Ian Mcquaid’s Gone To A Rave* #2
*In his bedroom
This week I’m gonna look at the relation between American RnB and English rave. I think this is a topic I’ll be returning to time and again, as there’s been so much interplay between continents. In the 90s the cultural theorist Paul Gilroy came up with the phrase ‘The Black Atlantic’ to describe the flow of thought and culture across the disposed peoples of the African diaspora, charting the passage of music over routes previously navigated by slave ships. The English dance underground has long been the place to witness those exchanges in action, with American, Jamaican and African signifiers freely, gleefully hijacked and repurposed for London soundsystems.
What I find interesting – and what I’m looking at today – is the way technology has shaped the interaction between rave and RnB.
One of the defining characteristics of the hardcore sound of 89-92 was the helium vocals nicked from the acapellas on US import 12”s. Limited sampler memory meant that producers could only ever grab snatches of vocal; a line, a screech, a holler.
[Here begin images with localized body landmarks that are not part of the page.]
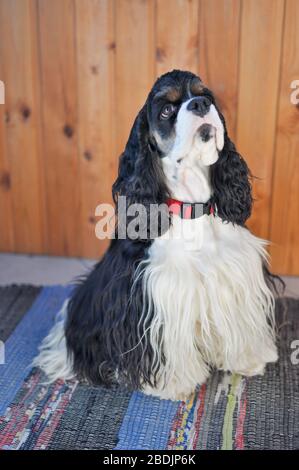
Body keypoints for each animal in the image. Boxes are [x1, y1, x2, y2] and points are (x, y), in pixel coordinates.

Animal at [36, 70, 280, 400]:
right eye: (166, 109)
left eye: (206, 95)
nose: (200, 104)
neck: (193, 209)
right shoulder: (155, 293)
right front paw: (174, 385)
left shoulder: (237, 276)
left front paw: (249, 359)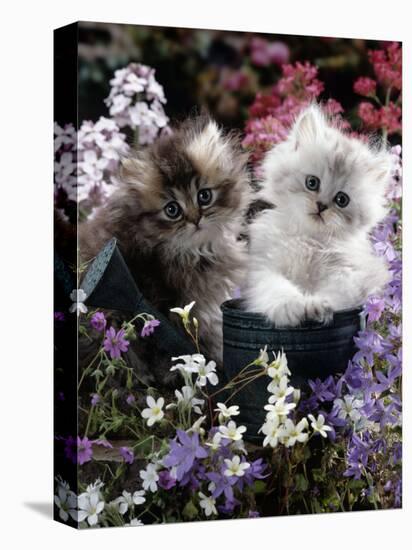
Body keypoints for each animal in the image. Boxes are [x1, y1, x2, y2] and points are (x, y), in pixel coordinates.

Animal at [245, 104, 392, 328]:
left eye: (341, 200)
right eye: (312, 183)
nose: (321, 206)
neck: (309, 239)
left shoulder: (350, 274)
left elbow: (335, 294)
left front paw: (318, 306)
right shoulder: (265, 268)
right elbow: (278, 289)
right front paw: (294, 307)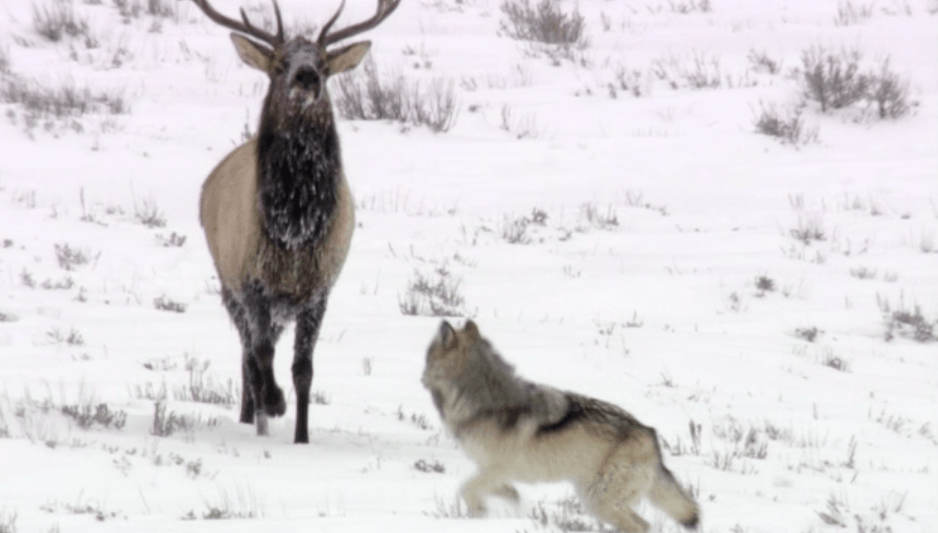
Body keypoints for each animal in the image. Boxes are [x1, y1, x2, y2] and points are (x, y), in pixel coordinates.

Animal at [192, 0, 400, 443]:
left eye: (323, 64)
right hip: (227, 282)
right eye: (278, 64)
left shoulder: (319, 288)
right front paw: (274, 402)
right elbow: (261, 354)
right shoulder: (251, 279)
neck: (294, 231)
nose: (306, 76)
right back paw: (252, 414)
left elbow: (303, 370)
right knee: (248, 352)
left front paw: (302, 437)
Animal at [421, 320, 699, 533]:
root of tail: (651, 436)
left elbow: (466, 488)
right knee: (645, 524)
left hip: (597, 501)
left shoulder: (499, 468)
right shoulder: (490, 470)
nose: (421, 378)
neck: (482, 403)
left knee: (638, 526)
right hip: (598, 499)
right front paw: (509, 503)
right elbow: (501, 491)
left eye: (427, 357)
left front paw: (479, 513)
Just check these early tracks from the unsung genius Noise Factory – he’s packing the samples in like a digital Phil Spectre, creating a wave after wave of screaming soul in single second bursts . The way he works with his limitations kills me – on ‘Was I Raving’, in lieu of having another synth, he simply batters the pitch adjust on a Technics to create a really shaky, really exciting lead line.
His sample choices are straight from the UK rave songbook – in the way that traditional musicians new certain vamps or keys create certain moods, there’s a pantheon of samples that lay the foundation for rave – not just the well documented breakbeat sources, but the vocal stabs – in this case Noise Factory uses the disco of First Choice’s ‘Let No Man Put Asunder’ (a sample so rinsed it’s almost invisible), alongside selections from Ecstacy, Passion & Pain – Touch And Go. Touch And Go was a New York warehouse classic, it’s vocal cannibalised for countless rave hits, from the underground (junglists Jumping Jack Frost and Tom & Jerry both had a crack at it) to the mainstream; JX’s mid 90s house chart topper ‘Son Of A Gun’ pinched it’s vocal wholesale from the track. With limited sampler space it seems fair to assume that certain vocals were privileged for a) being able to fit to tempo and b) nailing an emotion instantaneously- A feat those big lunged New York diva records had well sewn up.
With jungle you see a change, with both the switch in tempo and the expansion of technology having an effect. With more memory longer sections of songs could be grabbed, and with the bpm’s nudging to 160 and beyond, it suddenly made more sense to slow a vocal down, or leave it completely, and run it at half time to the snare drum. With so much of jungle being about reclaiming the swing from hardcore’s mad speed addled energy, it made perfect sense to let the vocals breathe a little. Zinc’s Fugees remix is probably the most famous example of jungle rhythms matched to half speed RnB to mind blowing effect, but his was just a stop on a long road – this ’94 Toni Braxton remix – given the bizarre, asinine name of ‘Nice Tune’ – teams Braxton’s voice with a simple, near perfect steppers reggae bassline, and some mad frantic break chops. It was caned all over pirate and sounds incredible today – it also is as good a marker as any of how technology allowed samples to return (kinda) to their original context – where hardcore ripped vocals and fucked them up, twisted them, distorted them and made them sharp kinetic hits, junglists were seeking to retain the soul and emotion of the song they were robbing, and apply that slickness to their own UK ruffidge.
This process reached it’s zenith in UK Garage, still London’s strongest claim to a homegrown RnB scene. With the technology now available to take vocals wholesale you had complete songs remixed in a 2 Step style – from Sniper adding a bump and flex to Destiny’s Child to Sovereign who became an expert at reimagining soul – check him here working with Eboni Foster’s 90s jam ‘Everything You Do’ on Truly and Pink’s ‘There You Go’ on the cut of the same name. Of the Sovereign tracks I’m posting here, it kills me that I haven’t got a 12” of Truly – I’ve had to stick up a Youtube clip instead, but it’s too perfect not to post. If anyone’s flogging a copy and doesn’t want dumb discogs prices, get in touch!
I do find myself wondering though, whether the increase in technology is coming at an expense to creativity – where the hardcore cats had to make American RnB work for them, seeking out ways to infuse their tracks with the mystique and skill of American soul, but without being able to directly lift whole passages, the limitation gave rise to strange dayglo hybrids. Now producers can be that little bit lazier, and weget a situation where Ben Pearce becomes a big name by wholesale teefing an amazing Anthony Hamilton vocal and whacking it over a humdrum house plodder. Where's the magic?